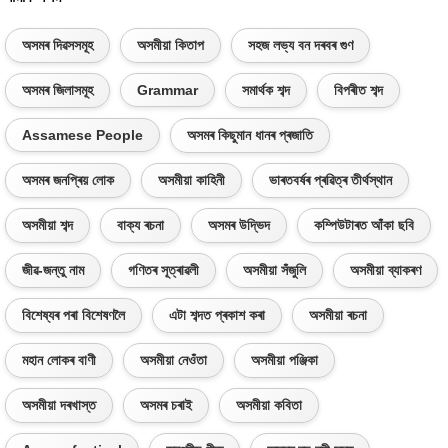
অসমৰ দিৱসসমূহ
অসমীয়া কিতাপ
সহজ লভ্য বন দৰবৰ গুণ
অসমৰ জিলাসমূহ
Grammar
সমাৰ্থক শব্দ
বিপৰীত শব্দ
Assamese People
অসমৰ কিছুমান ধানৰ প্ৰজাতি
অসমৰ জনপ্ৰিয় লোক
অসমীয়া কাহিনী
ভাৰতবৰ্ষৰ প্ৰৱিত্ৰ তীৰ্থস্থান
অসমীয়া শব্দ
বাক্য ৰচনা
অসমৰ উদ্ভিদ
কম্পিউটাৰত আঁকা ছবি
জীৱ-জন্তু নাম
গণিতৰ সূত্ৰাৱলী
অসমীয়া সঁজুলি
অসমীয়া ব্যাকৰণ
বিশেষ্যৰ পৰা বিশেষণলৈ
এটা শব্দত প্ৰকাশ কৰা
অসমীয়া ৰচনা
মহান লোকৰ বাণী
অসমীয়া নেওঁতা
অসমীয়া পঞ্জিকা
অসমীয়া দৰখাস্ত
অসমৰ চৰাই
অসমীয়া কবিতা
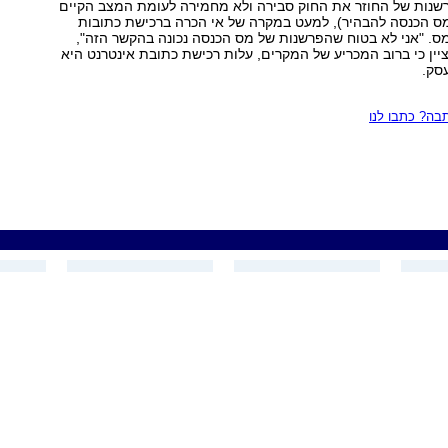
רשנות של החוזר את החוק סבירה ולא מחמירה לעומת המצב הקיים
מס הכנסה להבהיר), למעט במקרה של אי הכרה ברכישת כתובות
מס. "אני לא בטוח שהפרשנות של מס הכנסה נכונה בהקשר הזה",
יין כי ברוב המכריע של המקרים, עלות רכישת כתובת אינטרנט היא
עסק.
ה? כתבו לנו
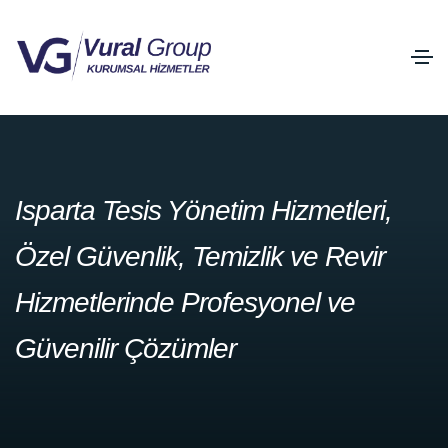
Isparta Tesis Yönetim Hizmetleri,
Özel Güvenlik, Temizlik ve Revir
Hizmetlerinde Profesyonel ve
Güvenilir Çözümler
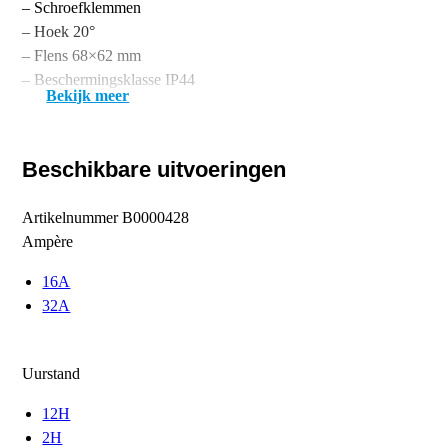
– Schroefklemmen
– Hoek 20°
– Flens 68×62 mm
– Beschermingsklasse IP44
Bekijk meer
Beschikbare uitvoeringen
Artikelnummer
B0000428
Ampère
16A
32A
Uurstand
12H
2H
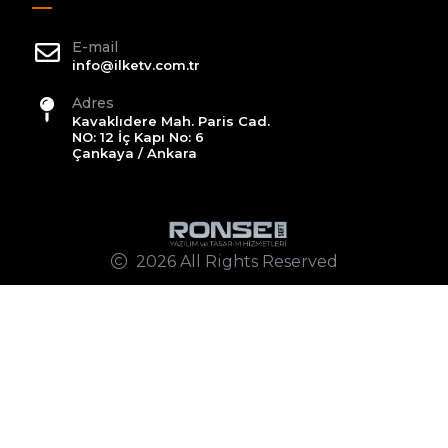
E-mail
info@ilketv.com.tr
Adres
Kavaklıdere Mah. Paris Cad.
NO: 12 İç Kapı No: 6
Çankaya / Ankara
2026 All Rights Reserved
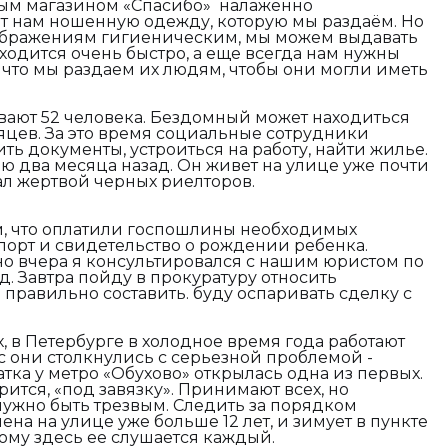
ьным магазином «Спасибо» налаженно
т нам ношенную одежду, которую мы раздаём. Но
оображениям гигиеническим, мы можем выдавать
сходится очень быстро, а еще всегда нам нужны
что мы раздаем их людям, чтобы они могли иметь
вают 52 человека. Бездомный может находиться
яцев. За это время социальные сотрудники
ь документы, устроиться на работу, найти жилье.
 два месяца назад. Он живет на улице уже почти
ал жертвой черных риелторов.
м, что оплатили госпошлины необходимых
порт и свидетельство о рождении ребенка.
ьно вчера я консультировался с нашим юристом по
. Завтра пойду в прокуратуру относить
 правильно составить. буду оспаривать сделку с
 в Петербурге в холодное время года работают
с они столкнулись с серьезной проблемой -
ка у метро «Обухово» открылась одна из первых.
рится, «под завязку». Принимают всех, но
 нужно быть трезвым. Следить за порядком
на на улице уже больше 12 лет, и зимует в пункте
тому здесь ее слушается каждый.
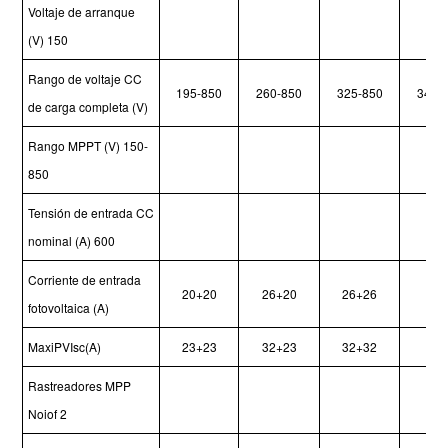
Voltaje de arranque
(V)
150
Rango de voltaje CC
195-850
260-850
325-850
340-
de carga completa (V)
Rango MPPT (V)
150-
850
Tensión de entrada CC
nominal (A)
600
Corriente de entrada
20+20
26+20
26+26
fotovoltaica (A)
MaxiPVIsc(A)
23+23
32+23
32+32
Rastreadores MPP
Noiof
2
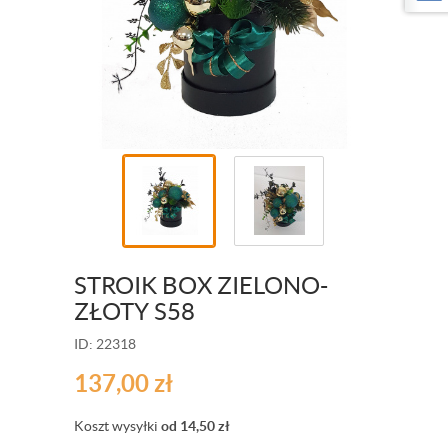
STROIK BOX ZIELONO-
ZŁOTY S58
ID: 22318
137,00
zł
Koszt wysyłki
od 14,50
zł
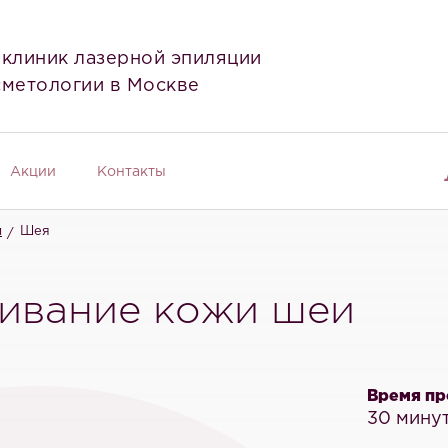
 клиник лазерной эпиляции
сметологии в Москве
Акции
Контакты
и
Шея
ливание кожи шеи
Время пр
30 минут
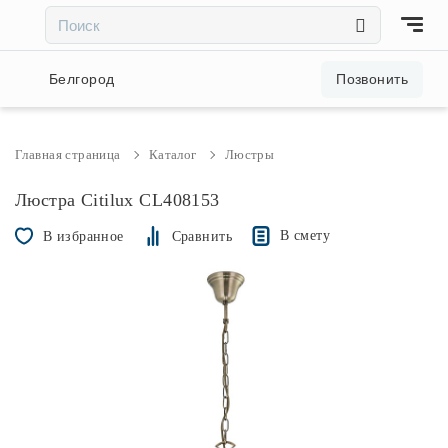
×
×
Акции и скидки
Белгород
Позвонить
Люстры
Главная страница
Каталог
Люстры
Светильники
Люстра Citilux CL408153
В смету
В избранное
Сравнить
Бра
Настольные лампы
Торшеры
Трековые системы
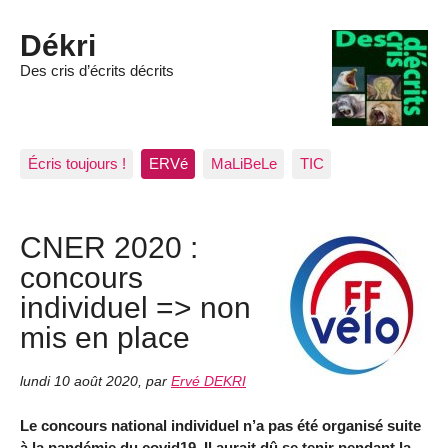
Dékri
Des cris d’écrits décrits
Écris toujours !
ERVé
MaLiBeLe
TIC
CNER 2020 :
concours
individuel => non
mis en place
lundi 10 août 2020
,
par
Ervé DEKRI
Le concours national individuel n’a pas été organisé suite
à la pandémie du covid19. Il aurait dû se tenir pendant la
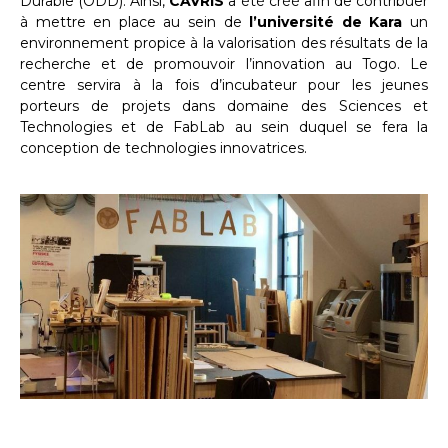
Durable (ODD). Ainsi,
CAVRIS
a été créé afin de contribuer
à mettre en place au sein de
l’université de Kara
un
environnement propice à la valorisation des résultats de la
recherche et de promouvoir l’innovation au Togo. Le
centre servira à la fois d’incubateur pour les jeunes
porteurs de projets dans domaine des Sciences et
Technologies et de FabLab au sein duquel se fera la
conception de technologies innovatrices.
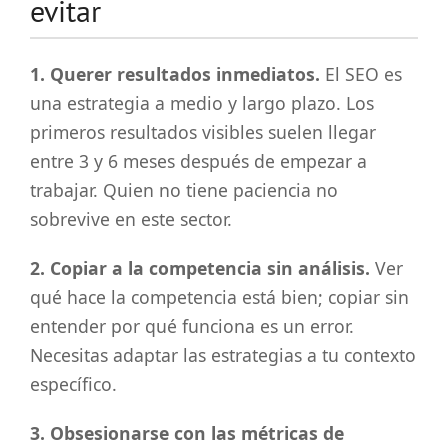
evitar
1. Querer resultados inmediatos.
El SEO es
una estrategia a medio y largo plazo. Los
primeros resultados visibles suelen llegar
entre 3 y 6 meses después de empezar a
trabajar. Quien no tiene paciencia no
sobrevive en este sector.
2. Copiar a la competencia sin análisis.
Ver
qué hace la competencia está bien; copiar sin
entender por qué funciona es un error.
Necesitas adaptar las estrategias a tu contexto
específico.
3. Obsesionarse con las métricas de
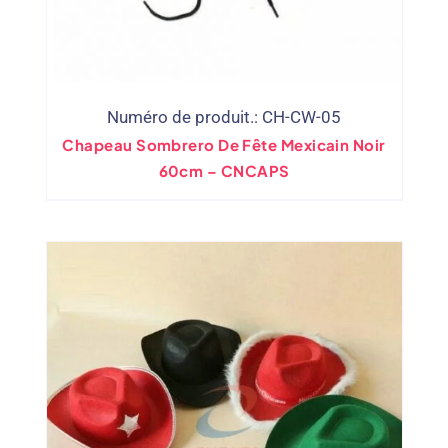
Numéro de produit.: CH-CW-05
Chapeau Sombrero De Fête Mexicain Noir
60cm – CNCAPS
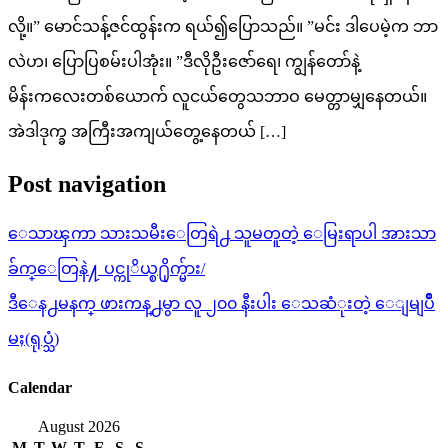
လို့။” မောင်သန့်ဇင်ထွန်းက ရယ်၍ပြောသည်။ ”မင်း ဒါပေမဲ့က ဘာ
လဲဟ၊ ပြောပြစမ်းပါအုံး။ ”ဒီလိုဦးဇော်ရေ၊ ကျွန်တော်နဲ့
မိန်းကလေးတစ်ယောက် လူငယ်တွေသဘာဝ မေတ္တာမျှနေတယ်။
အဲဒါဒုက္ခ အကြီးအကျယ်တွေ့နေတယ် […]
Post navigation
ေသာၾကာ သားသမီးေတြရဲ႕ သူမတူတဲ့ ေမြးရာပါ အားသာ
ခ်က္ေတြနဲ႔ ပင္ကုိယ္စ႐ိုက္မ်ား/
ဒီေန႕မနက္ ဖားကန္႕မွာ လူ ၂၀၀ နီးပါး ေသဆံုးတဲ့ ေျမျပိဳ
မႈ(ရုပ္သံ)
Calendar
August 2026
M
T
W
T
F
S
S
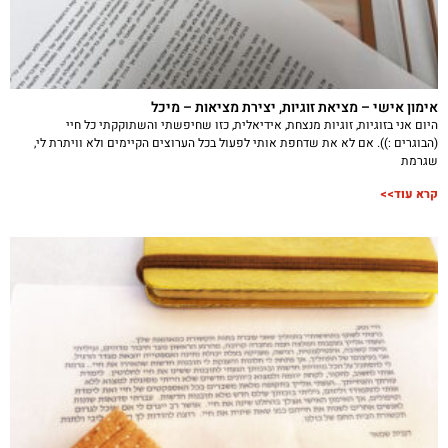
אימון אישי – מציאת זוגיות, יצירת מציאות – מיכל
היום אני בזוגיות, זוגיות מנצחת, אידיאלית, כזו שחיפשתי והשתוקקתי כל חיי
(הבוגרים :)). אם לא את שדחפת אותי לפעול בכל הערוצים הקיימים ולא וויתרת לי,
שגרמת
קרא עוד>>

....................

With "place" as the string to match, show every line of the entries above that has it.

• _Output_
mis en place
à mettre en place au sein de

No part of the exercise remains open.